George Paterson

Personal information
- Full name: George Denholm Paterson
- Date of birth: 26 September 1914
- Place of birth: Denny, Scotland
- Date of death: 25 December 1985 (aged 71)
- Place of death: New Zealand
- Position(s): Left half

Youth career
- Denny YMCA
- Carrowbank Juveniles
- 0000–1932: Dunipace

Senior career*
- Years: Team / Apps / (Gls)
- 1932–1946: Celtic / 175 / (11)
- 1946–1949: Brentford / 62 / (0)
- 1949–1951: Yeovil and Petters United / ? / (?)

International career
- 1935–1938: Scottish League XI / 2 / (0)
- 1938–1946: Scotland / 2 / (0)
- 1945–1946: Scotland (wartime) / 2 / (0)

Managerial career
- 1949–1951: Yeovil and Petters United
- 1951–1952: Stirling Albion

= George Paterson (footballer, born 1914) =

Scottish footballer

George Denholm Paterson (26 September 1914 – 25 December 1985) was a Scottish international footballer.

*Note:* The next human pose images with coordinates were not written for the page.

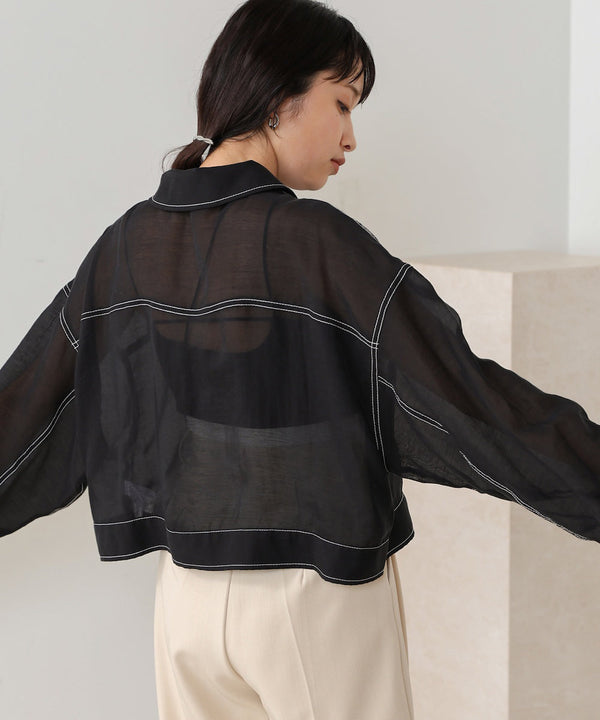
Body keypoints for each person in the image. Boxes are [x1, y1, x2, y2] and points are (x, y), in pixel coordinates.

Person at [1, 0, 599, 718]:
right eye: (342, 102)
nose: (351, 137)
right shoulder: (317, 244)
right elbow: (468, 404)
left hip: (186, 601)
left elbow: (27, 410)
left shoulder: (126, 245)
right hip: (315, 600)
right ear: (277, 96)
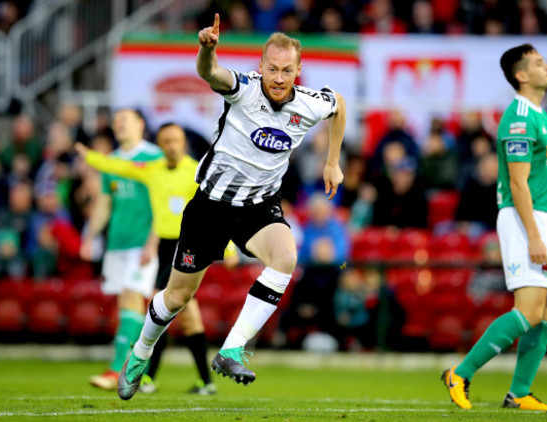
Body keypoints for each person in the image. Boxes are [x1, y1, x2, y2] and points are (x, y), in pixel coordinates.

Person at [116, 14, 346, 400]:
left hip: (257, 207)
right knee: (176, 298)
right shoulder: (244, 89)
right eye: (272, 68)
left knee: (286, 256)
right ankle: (140, 353)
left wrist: (332, 161)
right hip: (210, 207)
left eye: (287, 70)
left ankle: (232, 348)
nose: (278, 77)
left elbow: (337, 104)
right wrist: (207, 51)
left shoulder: (310, 103)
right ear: (260, 67)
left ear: (298, 70)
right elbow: (212, 74)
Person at [441, 44, 547, 411]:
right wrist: (533, 235)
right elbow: (518, 184)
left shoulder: (541, 116)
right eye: (539, 64)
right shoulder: (518, 119)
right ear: (521, 76)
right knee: (529, 310)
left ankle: (519, 393)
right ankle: (460, 373)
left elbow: (545, 178)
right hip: (520, 218)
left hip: (541, 216)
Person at [76, 122, 238, 395]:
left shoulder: (196, 173)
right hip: (164, 247)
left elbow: (216, 211)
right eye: (166, 141)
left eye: (176, 140)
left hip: (188, 245)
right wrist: (90, 157)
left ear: (183, 143)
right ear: (160, 146)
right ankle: (201, 382)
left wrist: (230, 247)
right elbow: (118, 167)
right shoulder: (152, 170)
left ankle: (153, 377)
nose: (172, 145)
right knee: (181, 315)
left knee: (161, 307)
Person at [82, 109, 162, 390]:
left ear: (140, 124)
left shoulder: (154, 158)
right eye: (116, 121)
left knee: (131, 299)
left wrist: (153, 241)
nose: (119, 124)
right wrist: (90, 236)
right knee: (126, 306)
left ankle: (116, 368)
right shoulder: (112, 162)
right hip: (116, 242)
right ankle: (141, 372)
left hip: (142, 243)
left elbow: (161, 203)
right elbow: (105, 203)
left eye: (124, 120)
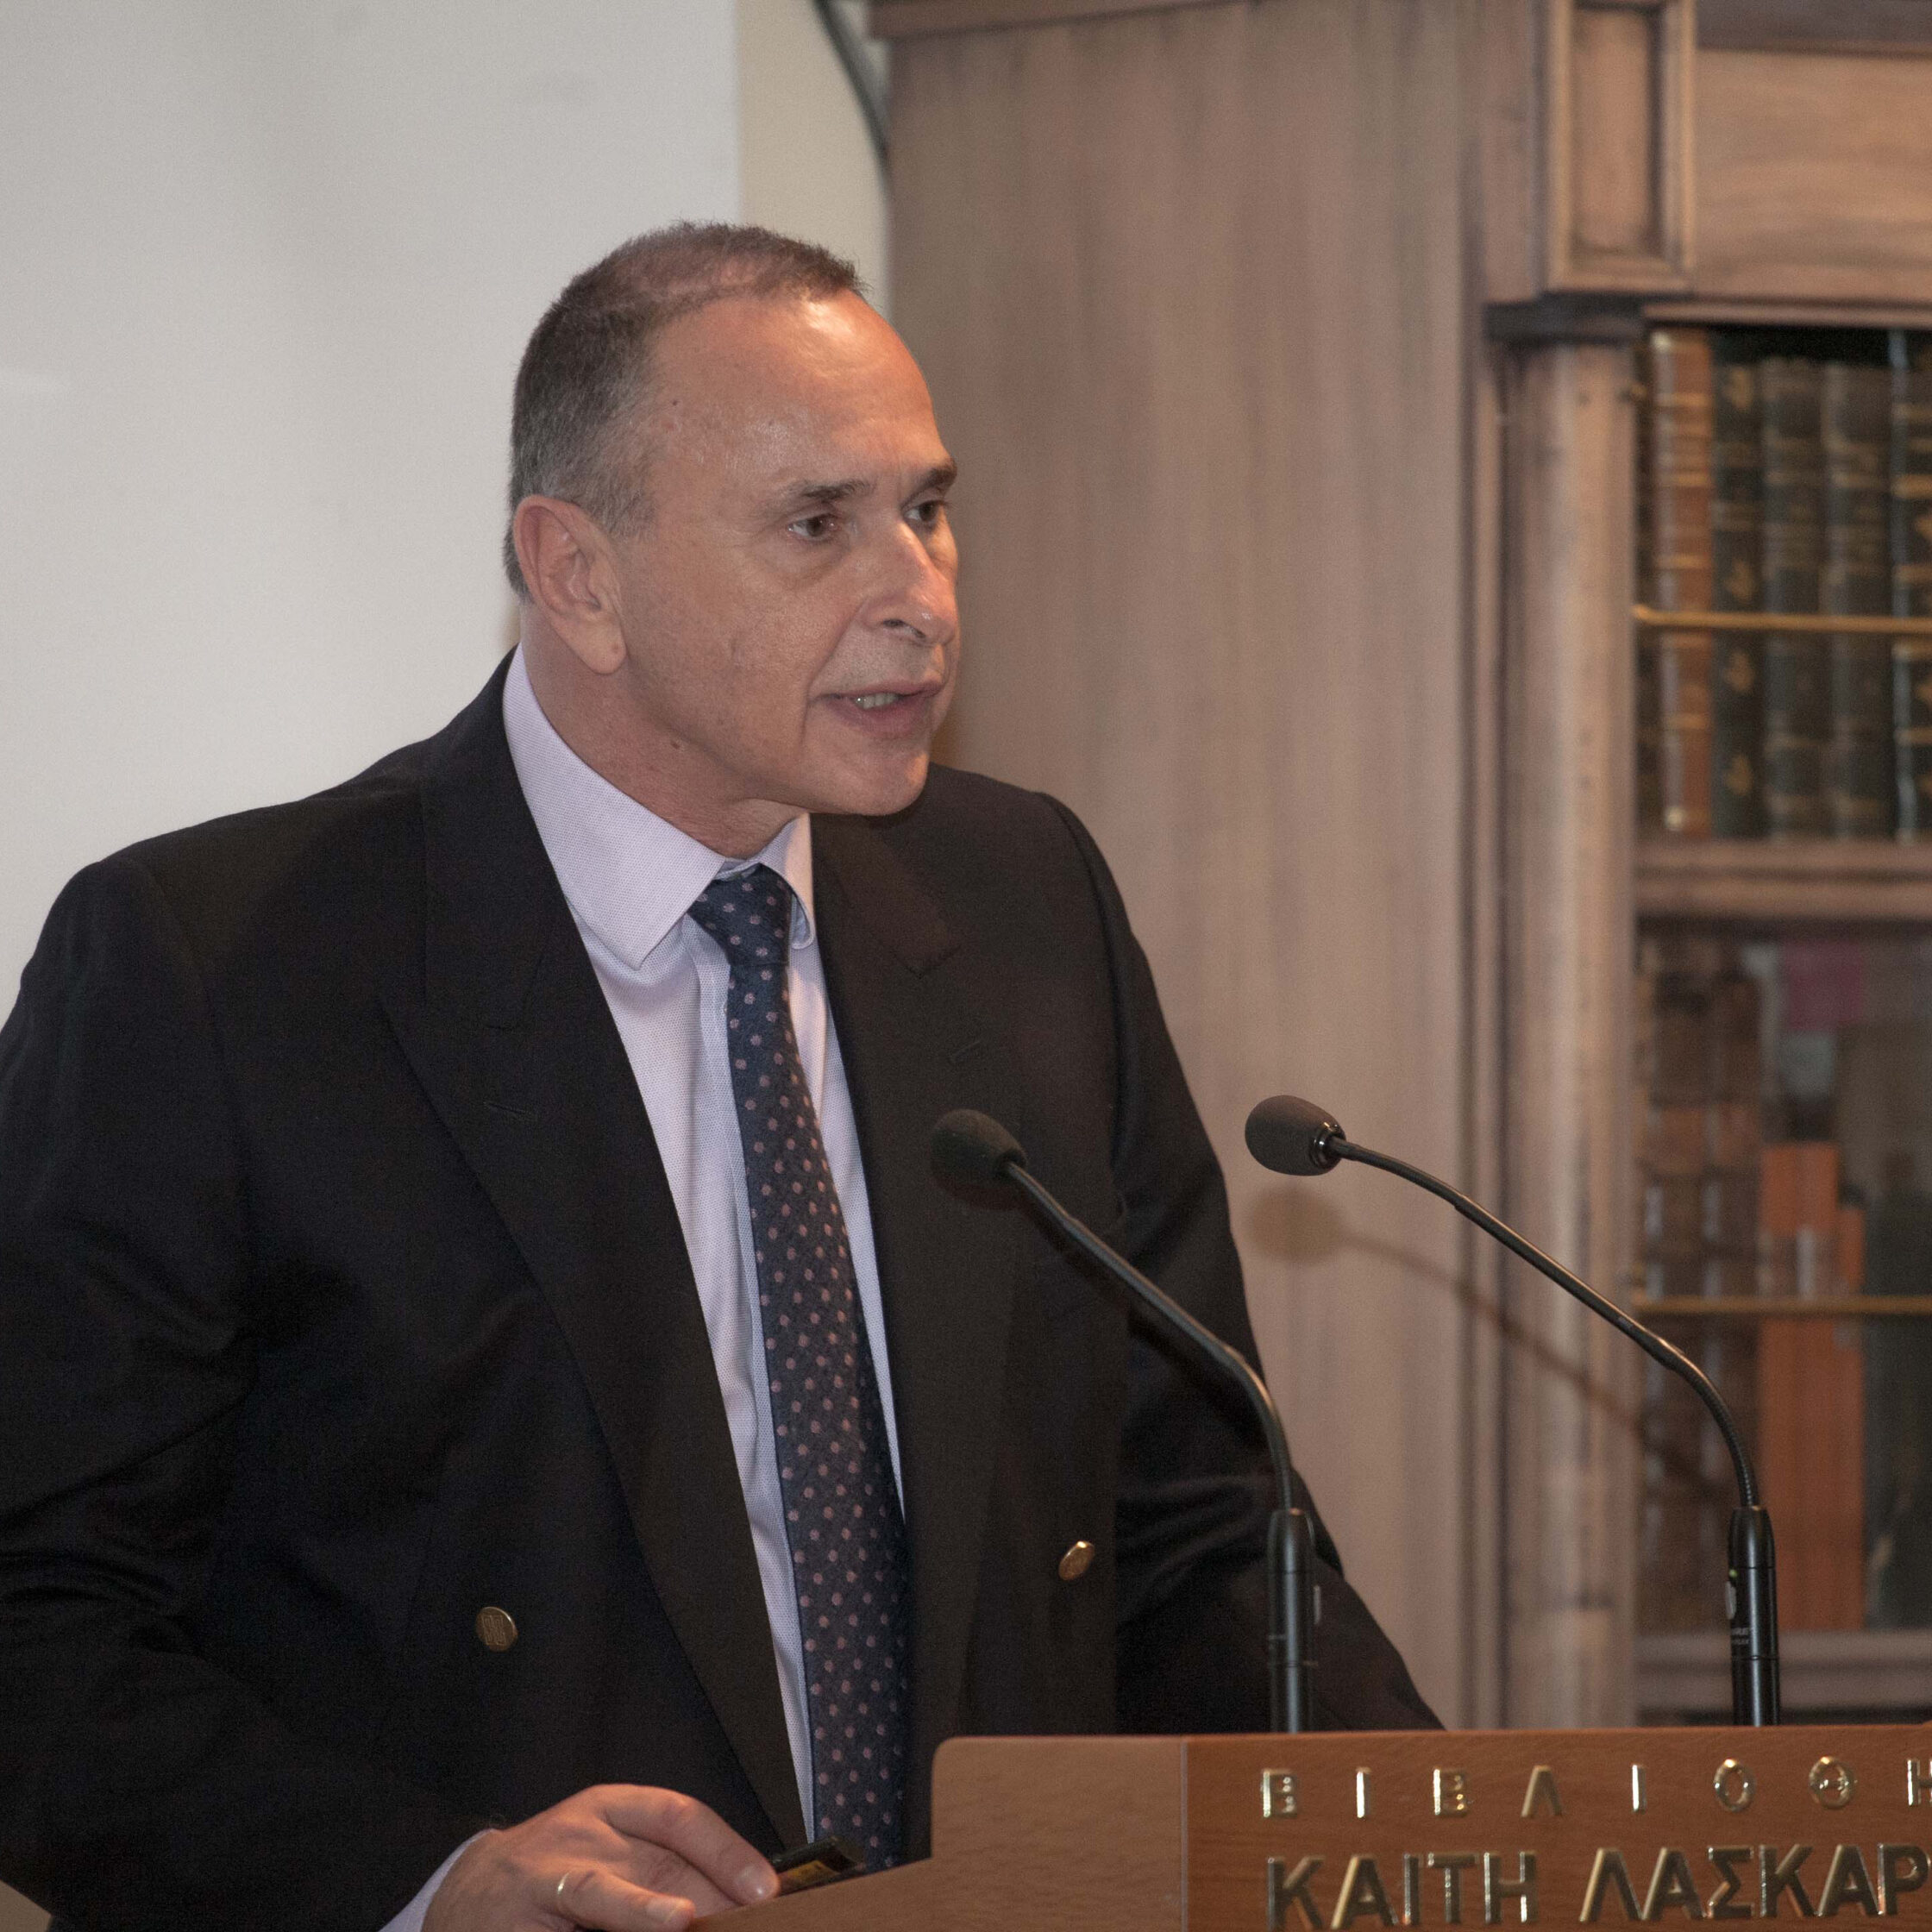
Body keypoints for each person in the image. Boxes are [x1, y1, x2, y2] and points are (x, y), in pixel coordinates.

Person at [0, 224, 1433, 1932]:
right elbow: (38, 1624)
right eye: (819, 525)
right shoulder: (226, 966)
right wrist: (428, 1882)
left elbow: (1199, 1527)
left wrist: (1429, 1837)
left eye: (928, 507)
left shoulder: (1023, 901)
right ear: (581, 575)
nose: (917, 590)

Paterson started his senior career at Celtic, where he won two Scottish league championships and the Scottish Cup once. He then served in the Royal Air Force during the Second World War, while playing as a guest for Leicester City, Blackpool, Wolverhampton Wanderers, Tranmere Rovers and Arsenal. Paterson's career with Celtic came to an end after he incurred a three-month suspension for vociferously arguing with the referee (whom he felt was under the influence of alcohol) during Celtic's 1946 Victory Cup semi-final against rivals Rangers.

Paterson moved to England to sign for Brentford in a swap deal with Gerry McAloon, then became player-manager of Yeovil and Petters United. He then managed Stirling Albion for a season before working variously for Celtic as a reserve team trainer and a scout.

== Personal life ==
Paterson graduated from Glasgow University with an MA degree. At the time he signed for Brentford, Paterson was working as a technician at the London Film Company; he had a keen interest in the movie business. He later emigrated to New Zealand and died there in December 1985.